After the arrest of the Frank family, Miep retrieved Anne’s papers and kept them safe, hoping to return them to her. However, when Otto returned from Auschwitz and learned of Anne’s death, Miep delivered Anne’s papers to him, which he compiled into a diary first published in 1947. Many people do not know, however, that Miep never read the diaries before turning them over to Otto and that she later commented that, had she done so, she surely would have destroyed them to protect all the people who had assisted and supplied the Frank family.
Otto devoted the rest of his life to promoting Anne’s diary and perpetuating her memory. In the February 24, 1965 correspondence exhibited here, he writes:
The work in Amsterdam is progressing steadily and I imagine you received from there the invitation to our International Youth Conference in July … I am sending you under separate cover a new pamphlet of the Anne Frank Foundation.
The Anne Frank Foundation was founded on May 3, 1957 to prevent the tearing down of the Frank house, which became a museum on May 3, 1960 and stands today as one of the outstanding Jewish Holocaust shrines.
Miep received many awards, including the Yad Vashem Righteous Among the Nations medal (1995). Very much a heroine of this story in her own right, she published her memoirs in Anne Frank Remembered (1987). Exhibited here is a title page of that book signed by her.
In October 1942, the expulsion of the Dutch Jews accelerated with 12,000 being sent to Auschwitz in one mass deportation. By Rosh Hashanah 1943, there were few Jews left in Amsterdam, as they had all been deported to Westerbork and then to Auschwitz. Overall, less than one-fourth of Dutch Jews survived the Holocaust. Some 100,000 were murdered and, of the 107,000 ultimately deported to Auschwitz, only 5,200 survived – one of the highest Jewish death rates in all of Europe.
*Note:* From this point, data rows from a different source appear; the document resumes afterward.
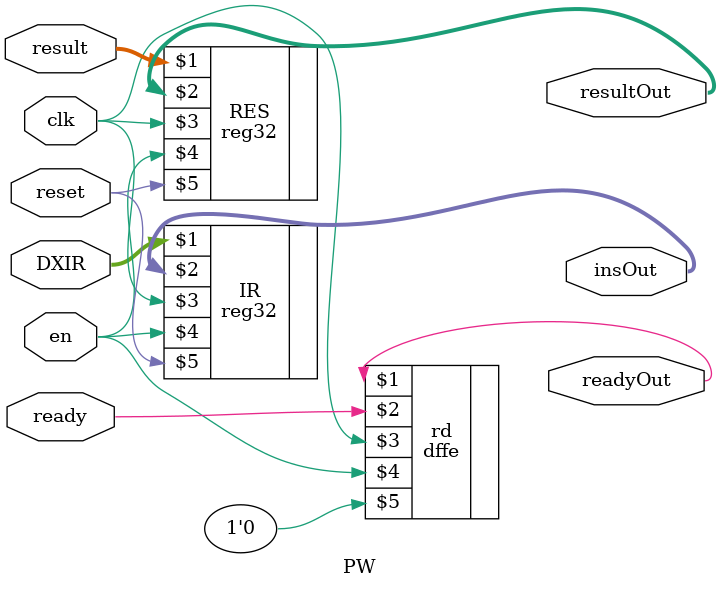
<source format=v>
module PW(result, DXIR, ready, clk, en, reset, readyOut, resultOut, insOut);

input [31:0] result, DXIR;
input ready, clk, en, reset;
output readyOut;
output [31:0] resultOut, insOut; 

reg32 RES(result, resultOut, clk, en, reset);
reg32 IR(DXIR, insOut, clk, en, reset);
dffe rd(readyOut, ready, clk, en, 1'b0);
/*

always @ (negedge clk) begin
    $display("Result: %d", resultOut);
end

always @ (negedge clk) begin
    $display("ReadyOut: %d", readyOut);
end

always @ (negedge clk) begin
    $display("InsOUT: %d", insOut[26:22]);
end
*/
endmodule
</source>
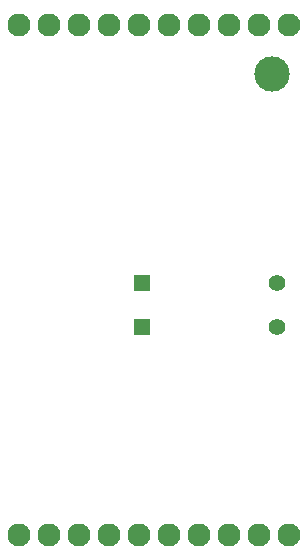
<source format=gbr>
%TF.GenerationSoftware,KiCad,Pcbnew,8.0.8*%
%TF.CreationDate,2025-03-02T23:05:47-05:00*%
%TF.ProjectId,Precharge Module V3.1,50726563-6861-4726-9765-204d6f64756c,rev?*%
%TF.SameCoordinates,Original*%
%TF.FileFunction,Soldermask,Bot*%
%TF.FilePolarity,Negative*%
%FSLAX46Y46*%
G04 Gerber Fmt 4.6, Leading zero omitted, Abs format (unit mm)*
G04 Created by KiCad (PCBNEW 8.0.8) date 2025-03-02 23:05:47*
%MOMM*%
%LPD*%
G01*
G04 APERTURE LIST*
%ADD10R,1.397000X1.397000*%
%ADD11C,1.397000*%
%ADD12C,3.000000*%
%ADD13C,1.954000*%
G04 APERTURE END LIST*
D10*
%TO.C,R6*%
X61250000Y-51000000D03*
D11*
X72680000Y-51000000D03*
%TD*%
D12*
%TO.C,PC COIL -*%
X72250000Y-29500000D03*
%TD*%
D10*
%TO.C,R8*%
X61250000Y-47250000D03*
D11*
X72680000Y-47250000D03*
%TD*%
D13*
%TO.C,J2*%
X50800000Y-68580000D03*
X53340000Y-68580000D03*
X55880000Y-68580000D03*
X58420000Y-68580000D03*
X60960000Y-68580000D03*
X63500000Y-68580000D03*
X66040000Y-68580000D03*
X68580000Y-68580000D03*
X71120000Y-68580000D03*
X73660000Y-68580000D03*
%TD*%
%TO.C,J1*%
X50800000Y-25400000D03*
X53340000Y-25400000D03*
X55880000Y-25400000D03*
X58420000Y-25400000D03*
X60960000Y-25400000D03*
X63500000Y-25400000D03*
X66040000Y-25400000D03*
X68580000Y-25400000D03*
X71120000Y-25400000D03*
X73660000Y-25400000D03*
%TD*%
M02*

</source>
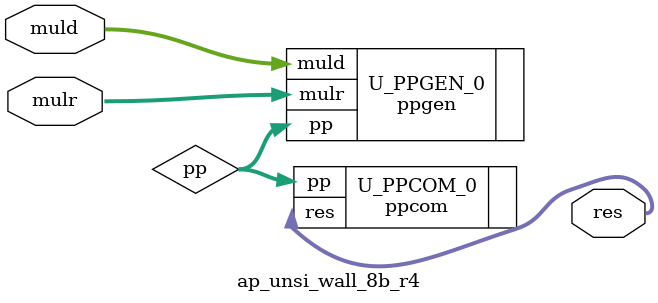
<source format=v>
module ap_unsi_wall_8b_r4 (
    input  [7:0] muld,
    input  [7:0] mulr,
    
    output [15:0] res
);

wire [63:0] pp;

ppgen #(
    .DW                             ( 8                             ))
U_PPGEN_0(
    .muld                           ( muld                          ),
    .mulr                           ( mulr                          ),
    .pp                             ( pp                            )
);


ppcom U_PPCOM_0(
    .pp                             ( pp                            ),
    .res                            ( res                           )
);


endmodule

</source>
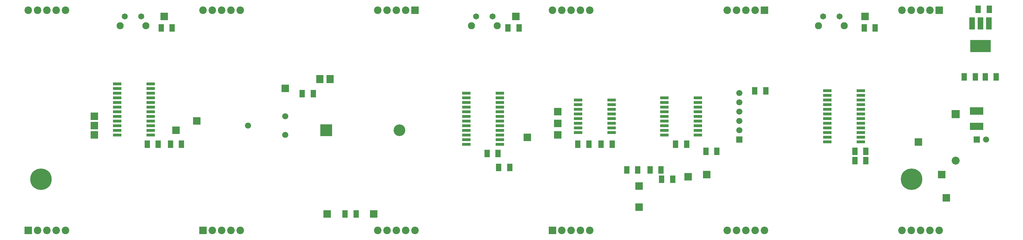
<source format=gbr>
G04 start of page 5 for group -4062 idx -4062
G04 Title: (unknown), soldermask *
G04 Creator: pcb-bin 20060822 *
G04 CreationDate: Wed Jun  4 23:35:37 2008 UTC *
G04 For: pete *
G04 Format: Gerber/RS-274X *
G04 PCB-Dimensions: 1125000 272500 *
G04 PCB-Coordinate-Origin: lower left *
%MOIN*%
%FSLAX24Y24*%
%LNBACKMASK*%
%ADD11R,0.0860X0.0860*%
%ADD12C,0.0860*%
%ADD13R,0.0810X0.0810*%
%ADD14C,0.0810*%
%ADD15R,0.0660X0.0660*%
%ADD16C,0.0660*%
%ADD17C,0.2310*%
%ADD18C,0.0769*%
%ADD19C,0.0651*%
%ADD20C,0.1260*%
%ADD21R,0.1260X0.1260*%
%ADD22R,0.0572X0.0572*%
%ADD23R,0.1280X0.1280*%
%ADD24R,0.0300X0.0300*%
%ADD25R,0.0769X0.0769*%
%ADD26R,0.0750X0.0750*%
%ADD27R,0.0620X0.0620*%
G54D11*%LNBACKMASK_D1*%
%LPD*%
X107000Y14250D03*
G54D12*Y9250D03*
G54D13*X106000Y5250D03*
G54D14*X105225Y1730D03*
X104225D03*
X103225D03*
G54D15*X109250Y11500D03*
G54D16*X110250D03*
G54D13*X103000Y11250D03*
G54D14*X102225Y1730D03*
G54D13*X105500Y7750D03*
G54D17*X102250Y7250D03*
G54D14*X101225Y1730D03*
G54D13*X105225Y25400D03*
G54D14*X104225D03*
X103225D03*
X102225D03*
X101225D03*
G54D18*X95005Y23750D03*
G54D13*X97250Y24750D03*
G54D19*X94513Y24734D03*
X92742D03*
G54D18*X92250Y23750D03*
G54D13*X86455Y25400D03*
G54D14*X85455D03*
X84455D03*
X83455D03*
X82455D03*
G54D16*X83750Y13500D03*
Y14500D03*
Y15500D03*
Y16500D03*
G54D14*X84455Y1730D03*
G54D16*X83750Y12500D03*
G54D14*X86455Y1730D03*
X83455D03*
X85455D03*
X82455D03*
G54D13*X80250Y7750D03*
G54D15*X83750Y11500D03*
G54D13*X73000Y4250D03*
X78250Y7500D03*
X73000Y6500D03*
X64250Y12000D03*
Y13250D03*
Y14500D03*
G54D14*X67685Y25400D03*
X66685D03*
X65685D03*
X64685D03*
X63685D03*
G54D13*X59750Y24750D03*
G54D19*X57263Y24734D03*
X55492D03*
G54D18*X57755Y23750D03*
X55000D03*
G54D13*X48915Y25400D03*
G54D14*X47915D03*
X46915D03*
X45915D03*
X44915D03*
X65685Y1730D03*
X66685D03*
X64685D03*
X67685D03*
G54D13*X63685D03*
G54D14*X48915D03*
X47915D03*
X46915D03*
X45915D03*
G54D13*X44500Y3500D03*
X39500D03*
G54D14*X44915Y1730D03*
X30145D03*
X29145D03*
X28145D03*
X27145D03*
G54D13*X26145D03*
X61000Y11750D03*
X35000Y17000D03*
G54D16*Y14000D03*
G54D14*X30145Y25400D03*
X29145D03*
X28145D03*
X27145D03*
X26145D03*
G54D13*X25500Y13500D03*
G54D20*X47261Y12500D03*
G54D21*X39387D03*
G54D16*X35000Y12000D03*
X31000Y13000D03*
G54D13*X23250Y12500D03*
X22000Y24750D03*
G54D18*X20005Y23750D03*
G54D19*X19513Y24734D03*
X17742D03*
G54D18*X17250Y23750D03*
G54D13*X14500Y12000D03*
Y13000D03*
Y14000D03*
G54D14*X11375Y1730D03*
Y25400D03*
X10375D03*
X9375D03*
X8375D03*
X7375D03*
X9375Y1730D03*
X10375D03*
X8375D03*
G54D17*X8750Y7250D03*
G54D13*X7375Y1730D03*
G54D22*X111340Y18368D02*Y18131D01*
X110159Y18368D02*Y18131D01*
X109409Y25618D02*Y25381D01*
X110590Y25618D02*Y25381D01*
G54D23*X109200Y21560D02*X110100D01*
G54D22*X98340Y23618D02*Y23381D01*
X97340Y9368D02*Y9131D01*
Y10368D02*Y10131D01*
X97159Y23618D02*Y23381D01*
G54D24*X96500Y12250D02*X97100D01*
X96500Y11750D02*X97100D01*
X96500Y12750D02*X97100D01*
X96500Y11250D02*X97100D01*
X96500Y13250D02*X97100D01*
X96500Y15250D02*X97100D01*
X96500Y15750D02*X97100D01*
X96500Y14750D02*X97100D01*
X96500Y16250D02*X97100D01*
X96500Y14250D02*X97100D01*
X96500Y16750D02*X97100D01*
G54D22*X96159Y9368D02*Y9131D01*
Y10368D02*Y10131D01*
X109090Y18368D02*Y18131D01*
G54D25*X108915Y12923D02*X109584D01*
X108915Y14576D02*X109584D01*
G54D22*X107909Y18368D02*Y18131D01*
G54D24*X92900Y11250D02*X93500D01*
X92900Y11750D02*X93500D01*
X92900Y12250D02*X93500D01*
X92900Y12750D02*X93500D01*
X92900Y13250D02*X93500D01*
X92900Y14250D02*X93500D01*
X92900Y14750D02*X93500D01*
X92900Y15250D02*X93500D01*
X92900Y15750D02*X93500D01*
X92900Y16250D02*X93500D01*
X92900Y16750D02*X93500D01*
X96500Y13750D02*X97100D01*
X92900D02*X93500D01*
G54D22*X86590Y16868D02*Y16631D01*
X85409Y16868D02*Y16631D01*
G54D24*X79000Y15000D02*X79600D01*
X79000Y14500D02*X79600D01*
X79000Y15500D02*X79600D01*
X79000Y14000D02*X79600D01*
X79000Y16000D02*X79600D01*
X79000Y13500D02*X79600D01*
X75400D02*X76000D01*
X75400Y14000D02*X76000D01*
X75400Y14500D02*X76000D01*
X75400Y15000D02*X76000D01*
X75400Y15500D02*X76000D01*
X75400Y16000D02*X76000D01*
X79000Y13000D02*X79600D01*
X79000Y12000D02*X79600D01*
X79000Y12500D02*X79600D01*
G54D22*X78090Y11118D02*Y10881D01*
X76590Y7368D02*Y7131D01*
G54D24*X75400Y12000D02*X76000D01*
X75400Y12500D02*X76000D01*
G54D22*X75409Y7368D02*Y7131D01*
X76909Y11118D02*Y10881D01*
X75340Y8368D02*Y8131D01*
G54D24*X69750Y14750D02*X70350D01*
X69750Y14250D02*X70350D01*
X69750Y15250D02*X70350D01*
X69750Y15750D02*X70350D01*
G54D22*X70090Y11118D02*Y10881D01*
X68909Y11118D02*Y10881D01*
X67590Y11118D02*Y10881D01*
X66409Y11118D02*Y10881D01*
G54D24*X69750Y12250D02*X70350D01*
X69750Y12750D02*X70350D01*
X66150Y13250D02*X66750D01*
X66150Y13750D02*X66750D01*
X66150Y14250D02*X66750D01*
X66150Y14750D02*X66750D01*
X66150Y15250D02*X66750D01*
X69750Y13750D02*X70350D01*
X69750Y13250D02*X70350D01*
X66150Y15750D02*X66750D01*
X75400Y13000D02*X76000D01*
X66150Y12250D02*X66750D01*
X66150Y12750D02*X66750D01*
X57750Y11500D02*X58350D01*
X57750Y12000D02*X58350D01*
X57750Y11000D02*X58350D01*
X57750Y12500D02*X58350D01*
X57750Y13000D02*X58350D01*
G54D22*X74159Y8368D02*Y8131D01*
X72840Y8368D02*Y8131D01*
X71659Y8368D02*Y8131D01*
X59090Y8618D02*Y8381D01*
X57909Y8618D02*Y8381D01*
X81340Y10368D02*Y10131D01*
X80159Y10368D02*Y10131D01*
X57840Y10118D02*Y9881D01*
X56659Y10118D02*Y9881D01*
G54D24*X57750Y14500D02*X58350D01*
X57750Y15000D02*X58350D01*
X57750Y14000D02*X58350D01*
X57750Y15500D02*X58350D01*
X57750Y13500D02*X58350D01*
X54150Y15500D02*X54750D01*
X57750Y16500D02*X58350D01*
X57750Y16000D02*X58350D01*
X54150D02*X54750D01*
X54150Y11000D02*X54750D01*
X54150Y11500D02*X54750D01*
X54150Y12000D02*X54750D01*
X54150Y12500D02*X54750D01*
X54150Y13000D02*X54750D01*
X54150Y13500D02*X54750D01*
X54150Y14000D02*X54750D01*
X54150Y14500D02*X54750D01*
X54150Y15000D02*X54750D01*
G54D22*X42590Y3618D02*Y3381D01*
X41409Y3618D02*Y3381D01*
G54D26*X39800Y18060D02*Y17940D01*
X38700Y18060D02*Y17940D01*
G54D22*X37990Y16568D02*Y16331D01*
G54D24*X54150Y16500D02*X54750D01*
G54D22*X36809Y16568D02*Y16331D01*
G54D27*X109650Y24330D02*Y23670D01*
X108750Y24330D02*Y23670D01*
X110560Y24330D02*Y23670D01*
G54D22*X60090Y23618D02*Y23381D01*
X58909Y23618D02*Y23381D01*
X22840Y23618D02*Y23381D01*
X21659Y23618D02*Y23381D01*
X23840Y11118D02*Y10881D01*
X22659Y11118D02*Y10881D01*
X21340Y11118D02*Y10881D01*
X20159Y11118D02*Y10881D01*
G54D24*X20250Y13500D02*X20850D01*
X20250Y13000D02*X20850D01*
X20250Y14000D02*X20850D01*
X16650Y12000D02*X17250D01*
X16650Y12500D02*X17250D01*
X16650Y13000D02*X17250D01*
X20250Y12500D02*X20850D01*
X16650Y13500D02*X17250D01*
X16650Y14000D02*X17250D01*
X16650Y14500D02*X17250D01*
X16650Y15000D02*X17250D01*
X20250Y12000D02*X20850D01*
X16650Y15500D02*X17250D01*
X20250Y14500D02*X20850D01*
X20250Y15000D02*X20850D01*
X20250Y15500D02*X20850D01*
X20250Y16000D02*X20850D01*
X20250Y17000D02*X20850D01*
X20250Y16500D02*X20850D01*
X20250Y17500D02*X20850D01*
X16650Y16000D02*X17250D01*
X16650Y16500D02*X17250D01*
X16650Y17000D02*X17250D01*
X16650Y17500D02*X17250D01*
M02*

</source>
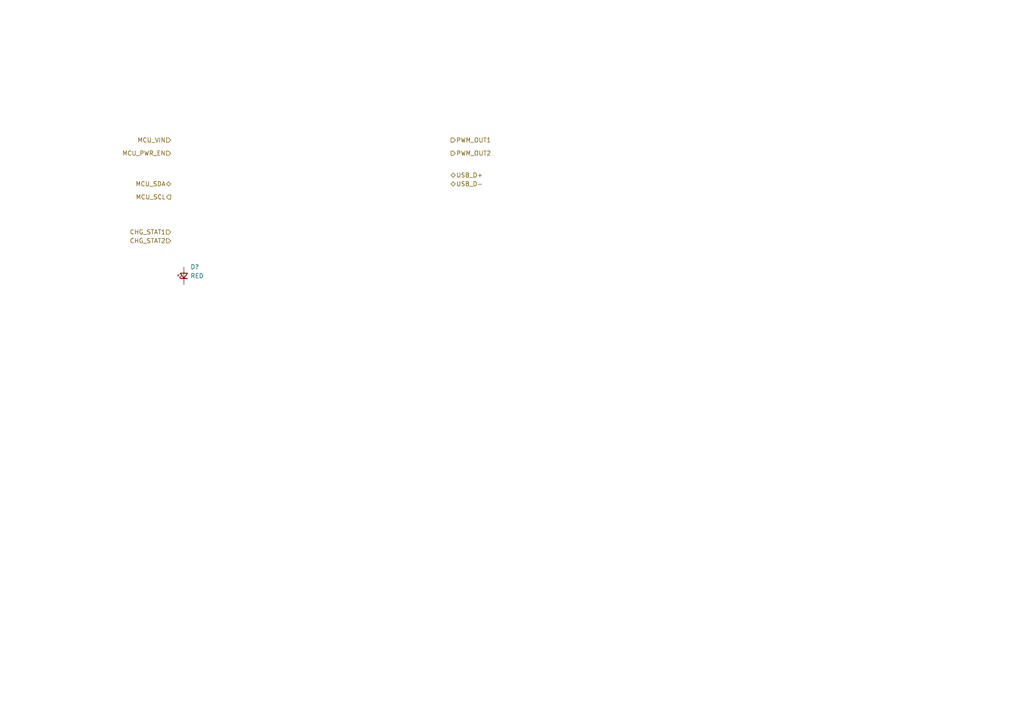
<source format=kicad_sch>
(kicad_sch (version 20230121) (generator eeschema)

  (uuid 29987e9f-0942-4d78-8484-7161f116213c)

  (paper "A4")

  


  (hierarchical_label "MCU_SCL" (shape output) (at 49.53 57.15 180) (fields_autoplaced)
    (effects (font (size 1.27 1.27)) (justify right))
    (uuid 044bd538-240c-4d6e-be83-b48ec69ba30b)
  )
  (hierarchical_label "USB_D+" (shape bidirectional) (at 130.81 50.8 0) (fields_autoplaced)
    (effects (font (size 1.27 1.27)) (justify left))
    (uuid 1c163cfc-afed-43c9-8c89-e1ff9da6340b)
  )
  (hierarchical_label "CHG_STAT2" (shape input) (at 49.53 69.85 180) (fields_autoplaced)
    (effects (font (size 1.27 1.27)) (justify right))
    (uuid 23fac8ed-3507-454e-808b-06d036da91d0)
  )
  (hierarchical_label "PWM_OUT1" (shape output) (at 130.81 40.64 0) (fields_autoplaced)
    (effects (font (size 1.27 1.27)) (justify left))
    (uuid 3356aa20-fd96-4d5e-80fc-3dcc4ada137a)
  )
  (hierarchical_label "MCU_VIN" (shape input) (at 49.53 40.64 180) (fields_autoplaced)
    (effects (font (size 1.27 1.27)) (justify right))
    (uuid 6cd62596-56bf-47f9-9bfe-7fbfcfd66305)
  )
  (hierarchical_label "MCU_PWR_EN" (shape input) (at 49.53 44.45 180) (fields_autoplaced)
    (effects (font (size 1.27 1.27)) (justify right))
    (uuid 6f250a41-9f1f-4326-a5e6-9e86e9993c6b)
  )
  (hierarchical_label "USB_D-" (shape bidirectional) (at 130.81 53.34 0) (fields_autoplaced)
    (effects (font (size 1.27 1.27)) (justify left))
    (uuid 7f26da44-3806-43c2-8e42-daec94953df1)
  )
  (hierarchical_label "MCU_SDA" (shape bidirectional) (at 49.53 53.34 180) (fields_autoplaced)
    (effects (font (size 1.27 1.27)) (justify right))
    (uuid b7e774a6-d447-4140-bfe9-34904b57c59b)
  )
  (hierarchical_label "PWM_OUT2" (shape output) (at 130.81 44.45 0) (fields_autoplaced)
    (effects (font (size 1.27 1.27)) (justify left))
    (uuid e6e04574-3905-4405-aa7d-bd20c9b082ca)
  )
  (hierarchical_label "CHG_STAT1" (shape input) (at 49.53 67.31 180) (fields_autoplaced)
    (effects (font (size 1.27 1.27)) (justify right))
    (uuid f0e9a9ad-6874-45dc-a329-10e0353863ad)
  )

  (symbol (lib_id "Device:LED_Small") (at 53.34 80.01 90) (unit 1)
    (in_bom yes) (on_board yes) (dnp no)
    (uuid 0d767761-f45d-4ed7-afcd-6255a7a24ad9)
    (property "Reference" "D?" (at 56.5003 77.4194 90)
      (effects (font (size 1.27 1.27)))
    )
    (property "Value" "RED" (at 57.15 80.01 90)
      (effects (font (size 1.27 1.27)))
    )
    (property "Footprint" "LED_SMD:LED_0603_1608Metric" (at 53.34 80.01 90)
      (effects (font (size 1.27 1.27)) hide)
    )
    (property "Datasheet" "~" (at 53.34 80.01 90)
      (effects (font (size 1.27 1.27)) hide)
    )
    (property "MFG" "Würth Elektronik" (at 53.34 80.01 90)
      (effects (font (size 1.27 1.27)) hide)
    )
    (property "MFG PN" "150060RS75000" (at 53.34 80.01 90)
      (effects (font (size 1.27 1.27)) hide)
    )
    (property "VF" "2V" (at 53.34 80.01 90)
      (effects (font (size 1.27 1.27)) hide)
    )
    (pin "1" (uuid 50a9e39f-8ca0-41ec-b1d2-a91bedc4bc7c))
    (pin "2" (uuid e199fd54-4543-48c8-985f-7a0ae86d3d43))
    (instances
      (project "bms"
        (path "/a4805e9d-b940-444e-a7cb-db4f4c53ed46/00000000-0000-0000-0000-00006523ab32"
          (reference "D?") (unit 1)
        )
        (path "/a4805e9d-b940-444e-a7cb-db4f4c53ed46/00000000-0000-0000-0000-00006658c265"
          (reference "D?") (unit 1)
        )
      )
    )
  )
)

</source>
This unusually high rate is attributable to the dense population in the Netherlands, with little open space or forest land for hiding, and to a civil administration that maintained extensive records of Jews, including where they lived. However, according to most scholars, the principal reason for these unenviable statistics was that the German police in the Netherlands, unlike in other countries, exercised sole authority over the deportations – independent of the occupying Nazi regime – which facilitated their ability to proceed slowly and to act with deception and duplicity so as to minimize Jewish resistance.
Asscher (Bergen-Belsen) and Cohen (Theresienstadt) were the only two of the 20 members of the Joodse Raad to survive Nazi captivity, and both returned to Amsterdam after the war, where the Dutch government investigated them for wartime collaboration.
In retrospect, it was indisputable that the Joodse Raad had abetted the Nazi mass-murder of Dutch Jews, but the question of what the Dutch population in general, and Asscher and Cohen in particular, knew at the time remains a matter of considerable historical dispute. Perhaps tilting the scale in their favor is the fact that the Nazis directed considerable resources to keeping the fate of the deported Jews from public knowledge.
In 1947, the Dutch Jewish Council of Honor barred Asscher and Cohen from ever holding public office in the Jewish community but, after Asscher’s death in 1950, public pressure triggered the Council’s reversal and the annulment of its decree. After the Council absolved them of all wrongdoing, the Dutch government followed suit and dropped all charges against them the following year.